Half-Life 2: Episode Three (or, perhaps, Half-Life 3) has become the industry’s most notable case of vapourware. The episodic sequels to the original Half-Life 2 game were planned to exist as a trilogy, but Valve has never discussed the third game, even though its been nearly five years since the release of Episode Two.

We’ll be looking at Half-Life 3 rumours and speculation of the future of the franchise in a future article!

Final Thoughts

The entire Half-Life franchise is something you should not pass up playing, even now, years after even the latest instalment. It received positive reviews when released because it continued Half-Life’s legacy as a revolutionary release. That has perhaps faded slightly with time, but its still a series that you really play. Alongside modern titles, it becomes evident that aspects of Half-Life 2 aren’t fantastically well executed or paced although they are in the minority.

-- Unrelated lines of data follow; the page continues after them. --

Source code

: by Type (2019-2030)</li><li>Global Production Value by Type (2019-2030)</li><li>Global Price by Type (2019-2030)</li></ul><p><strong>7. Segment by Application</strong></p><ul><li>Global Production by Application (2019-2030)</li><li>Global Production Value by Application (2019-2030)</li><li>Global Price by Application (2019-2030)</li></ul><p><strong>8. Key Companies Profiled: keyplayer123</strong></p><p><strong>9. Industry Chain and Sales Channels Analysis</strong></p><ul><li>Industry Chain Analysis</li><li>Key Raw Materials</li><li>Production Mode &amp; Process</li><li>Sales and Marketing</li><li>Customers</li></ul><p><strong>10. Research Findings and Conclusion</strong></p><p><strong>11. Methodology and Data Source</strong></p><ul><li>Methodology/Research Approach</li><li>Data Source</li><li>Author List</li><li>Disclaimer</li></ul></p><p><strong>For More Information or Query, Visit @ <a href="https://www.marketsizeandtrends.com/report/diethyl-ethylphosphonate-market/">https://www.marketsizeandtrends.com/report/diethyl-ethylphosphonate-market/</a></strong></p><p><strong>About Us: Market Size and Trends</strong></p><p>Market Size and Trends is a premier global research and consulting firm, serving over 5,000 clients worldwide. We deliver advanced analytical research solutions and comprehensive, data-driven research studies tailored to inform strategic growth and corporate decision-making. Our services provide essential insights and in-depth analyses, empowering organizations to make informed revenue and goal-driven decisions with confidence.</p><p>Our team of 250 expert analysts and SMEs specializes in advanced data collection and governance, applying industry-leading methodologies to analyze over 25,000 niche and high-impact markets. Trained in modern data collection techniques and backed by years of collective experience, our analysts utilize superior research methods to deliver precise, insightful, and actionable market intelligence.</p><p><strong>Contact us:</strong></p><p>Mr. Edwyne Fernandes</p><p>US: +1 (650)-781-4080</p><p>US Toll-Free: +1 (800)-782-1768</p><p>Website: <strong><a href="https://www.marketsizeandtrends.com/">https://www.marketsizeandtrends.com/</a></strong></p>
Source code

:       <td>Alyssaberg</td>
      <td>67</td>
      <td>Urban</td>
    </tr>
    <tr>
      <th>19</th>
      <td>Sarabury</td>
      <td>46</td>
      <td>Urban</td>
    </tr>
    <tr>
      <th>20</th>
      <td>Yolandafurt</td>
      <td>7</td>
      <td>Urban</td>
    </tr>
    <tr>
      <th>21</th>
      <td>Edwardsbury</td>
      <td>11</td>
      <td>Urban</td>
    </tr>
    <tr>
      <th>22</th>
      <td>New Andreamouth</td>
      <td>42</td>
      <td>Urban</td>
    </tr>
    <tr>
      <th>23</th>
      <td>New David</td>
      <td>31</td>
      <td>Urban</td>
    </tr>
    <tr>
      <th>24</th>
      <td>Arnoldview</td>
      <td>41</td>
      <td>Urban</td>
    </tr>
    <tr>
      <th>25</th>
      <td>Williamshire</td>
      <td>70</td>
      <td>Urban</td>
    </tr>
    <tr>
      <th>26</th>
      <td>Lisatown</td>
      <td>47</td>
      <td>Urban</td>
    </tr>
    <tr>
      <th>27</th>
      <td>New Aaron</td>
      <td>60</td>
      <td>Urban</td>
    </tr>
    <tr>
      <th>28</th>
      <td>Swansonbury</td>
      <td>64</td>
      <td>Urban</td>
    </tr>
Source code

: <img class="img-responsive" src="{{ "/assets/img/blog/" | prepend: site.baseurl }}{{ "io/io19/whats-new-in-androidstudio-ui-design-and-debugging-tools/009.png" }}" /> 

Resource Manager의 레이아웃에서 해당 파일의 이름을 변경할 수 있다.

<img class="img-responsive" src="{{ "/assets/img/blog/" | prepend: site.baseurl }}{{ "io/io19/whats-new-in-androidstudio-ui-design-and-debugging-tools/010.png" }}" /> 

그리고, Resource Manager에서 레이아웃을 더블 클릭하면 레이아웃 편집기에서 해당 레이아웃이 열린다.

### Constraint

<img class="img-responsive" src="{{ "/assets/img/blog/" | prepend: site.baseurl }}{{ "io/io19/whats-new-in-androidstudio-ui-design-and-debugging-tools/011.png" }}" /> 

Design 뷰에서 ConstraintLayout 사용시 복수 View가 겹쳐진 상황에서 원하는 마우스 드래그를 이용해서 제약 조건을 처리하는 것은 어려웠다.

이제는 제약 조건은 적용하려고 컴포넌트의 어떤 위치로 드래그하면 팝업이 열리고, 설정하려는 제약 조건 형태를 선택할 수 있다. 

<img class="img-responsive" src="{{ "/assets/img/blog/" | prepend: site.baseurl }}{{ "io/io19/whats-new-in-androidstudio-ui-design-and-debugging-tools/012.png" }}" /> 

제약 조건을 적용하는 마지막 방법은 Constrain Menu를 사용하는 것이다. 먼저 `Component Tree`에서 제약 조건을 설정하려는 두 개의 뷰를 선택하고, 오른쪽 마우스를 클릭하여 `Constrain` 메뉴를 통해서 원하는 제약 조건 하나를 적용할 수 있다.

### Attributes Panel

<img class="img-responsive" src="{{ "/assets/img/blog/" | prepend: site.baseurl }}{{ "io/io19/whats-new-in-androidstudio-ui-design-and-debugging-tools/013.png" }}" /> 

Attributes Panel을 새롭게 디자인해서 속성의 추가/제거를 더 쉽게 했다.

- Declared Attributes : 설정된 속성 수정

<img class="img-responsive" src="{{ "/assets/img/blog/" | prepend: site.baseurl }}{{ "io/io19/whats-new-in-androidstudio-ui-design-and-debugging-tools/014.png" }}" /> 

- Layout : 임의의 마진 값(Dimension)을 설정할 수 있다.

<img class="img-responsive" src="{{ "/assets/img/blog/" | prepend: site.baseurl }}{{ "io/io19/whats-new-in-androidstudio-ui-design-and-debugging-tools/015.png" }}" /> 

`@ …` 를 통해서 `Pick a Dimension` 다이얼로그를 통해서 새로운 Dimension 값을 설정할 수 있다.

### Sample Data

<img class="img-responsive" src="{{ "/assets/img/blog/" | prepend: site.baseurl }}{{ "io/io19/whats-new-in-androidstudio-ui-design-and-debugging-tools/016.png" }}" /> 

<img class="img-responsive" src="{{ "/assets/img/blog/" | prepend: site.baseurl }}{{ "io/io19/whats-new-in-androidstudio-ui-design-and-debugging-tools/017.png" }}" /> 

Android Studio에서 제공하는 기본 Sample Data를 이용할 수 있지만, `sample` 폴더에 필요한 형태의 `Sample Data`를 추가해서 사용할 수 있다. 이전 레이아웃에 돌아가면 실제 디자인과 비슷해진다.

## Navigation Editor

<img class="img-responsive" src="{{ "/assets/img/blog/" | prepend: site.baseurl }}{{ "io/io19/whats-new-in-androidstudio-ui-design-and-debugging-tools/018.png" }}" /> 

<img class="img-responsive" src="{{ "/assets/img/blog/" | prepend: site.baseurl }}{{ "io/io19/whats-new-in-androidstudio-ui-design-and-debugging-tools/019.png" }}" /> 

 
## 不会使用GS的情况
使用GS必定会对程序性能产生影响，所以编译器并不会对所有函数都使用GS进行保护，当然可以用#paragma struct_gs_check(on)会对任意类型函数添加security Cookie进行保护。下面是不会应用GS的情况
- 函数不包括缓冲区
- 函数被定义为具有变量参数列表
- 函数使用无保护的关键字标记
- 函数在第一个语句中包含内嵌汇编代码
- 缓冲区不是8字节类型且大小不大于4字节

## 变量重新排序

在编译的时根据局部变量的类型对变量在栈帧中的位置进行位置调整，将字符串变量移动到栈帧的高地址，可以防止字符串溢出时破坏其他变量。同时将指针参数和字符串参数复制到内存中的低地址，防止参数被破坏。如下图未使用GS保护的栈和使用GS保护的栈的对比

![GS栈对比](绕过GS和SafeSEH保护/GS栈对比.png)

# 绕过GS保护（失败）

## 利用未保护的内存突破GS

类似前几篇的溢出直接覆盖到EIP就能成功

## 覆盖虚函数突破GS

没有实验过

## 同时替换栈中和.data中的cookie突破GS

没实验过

I didn’t play any of the series until recently, after being introduced to Portal 2 by a friend shortly after release, yet I still loved it. I’m really excited for the future of the franchise, especially if a speculated further cross with the world of Portal exists. I’m just now getting round to playing Half-Life, though, but fortunately its storyline allows a player to enjoy it before or after Half-Life 2.

Simply put, if you haven’t played Half-Life, what are you waiting for? Not that I wish to imply you have been sleeping on the job.


Half-Life 2 is the hit sequel to Half-Life, which re-introduces the player to Gordon Freeman and the alien threat on Earth.